* PROBLEM DESCRIPTION
Return the whole of the data exactly.

* RECORD EXTRACTS
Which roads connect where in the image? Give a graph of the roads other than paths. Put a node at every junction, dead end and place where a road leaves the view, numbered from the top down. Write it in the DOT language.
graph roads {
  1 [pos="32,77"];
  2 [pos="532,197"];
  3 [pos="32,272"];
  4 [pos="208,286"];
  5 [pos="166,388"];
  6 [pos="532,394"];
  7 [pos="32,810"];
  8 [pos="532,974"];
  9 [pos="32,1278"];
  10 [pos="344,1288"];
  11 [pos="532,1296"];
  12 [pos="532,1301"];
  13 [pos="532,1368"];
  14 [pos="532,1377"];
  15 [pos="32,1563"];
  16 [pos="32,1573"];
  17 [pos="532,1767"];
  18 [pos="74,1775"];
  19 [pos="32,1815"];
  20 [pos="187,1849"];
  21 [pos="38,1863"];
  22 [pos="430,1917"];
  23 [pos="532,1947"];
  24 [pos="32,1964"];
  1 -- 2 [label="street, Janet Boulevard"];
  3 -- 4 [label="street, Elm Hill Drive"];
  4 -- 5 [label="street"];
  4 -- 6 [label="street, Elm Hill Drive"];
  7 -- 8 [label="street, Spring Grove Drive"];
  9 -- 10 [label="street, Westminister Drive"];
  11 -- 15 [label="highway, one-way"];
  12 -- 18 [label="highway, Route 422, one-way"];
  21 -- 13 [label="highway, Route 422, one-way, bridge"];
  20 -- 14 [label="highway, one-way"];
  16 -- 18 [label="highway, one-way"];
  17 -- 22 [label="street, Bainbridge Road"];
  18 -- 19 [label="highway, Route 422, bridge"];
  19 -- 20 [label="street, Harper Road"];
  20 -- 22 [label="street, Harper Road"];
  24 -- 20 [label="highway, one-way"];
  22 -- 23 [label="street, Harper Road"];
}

* SOLUTION
Which roads connect where in the image? Give a graph of the roads other than paths. Put a node at every junction, dead end and place where a road leaves the view, numbered from the top down. Write it in the DOT language.
graph roads {
  1 [pos="32,77"];
  2 [pos="532,197"];
  3 [pos="32,272"];
  4 [pos="208,286"];
  5 [pos="166,388"];
  6 [pos="532,394"];
  7 [pos="32,810"];
  8 [pos="532,974"];
  9 [pos="32,1278"];
  10 [pos="344,1288"];
  11 [pos="532,1296"];
  12 [pos="532,1301"];
  13 [pos="532,1368"];
  14 [pos="532,1377"];
  15 [pos="32,1563"];
  16 [pos="32,1573"];
  17 [pos="532,1767"];
  18 [pos="74,1775"];
  19 [pos="32,1815"];
  20 [pos="187,1849"];
  21 [pos="38,1863"];
  22 [pos="430,1917"];
  23 [pos="532,1947"];
  24 [pos="32,1964"];
  1 -- 2 [label="street, Janet Boulevard"];
  3 -- 4 [label="street, Elm Hill Drive"];
  4 -- 5 [label="street"];
  4 -- 6 [label="street, Elm Hill Drive"];
  7 -- 8 [label="street, Spring Grove Drive"];
  9 -- 10 [label="street, Westminister Drive"];
  11 -- 15 [label="highway, one-way"];
  12 -- 18 [label="highway, Route 422, one-way"];
  21 -- 13 [label="highway, Route 422, one-way, bridge"];
  20 -- 14 [label="highway, one-way"];
  16 -- 18 [label="highway, one-way"];
  17 -- 22 [label="street, Bainbridge Road"];
  18 -- 19 [label="highway, Route 422, bridge"];
  19 -- 20 [label="street, Harper Road"];
  20 -- 22 [label="street, Harper Road"];
  24 -- 20 [label="highway, one-way"];
  22 -- 23 [label="street, Harper Road"];
}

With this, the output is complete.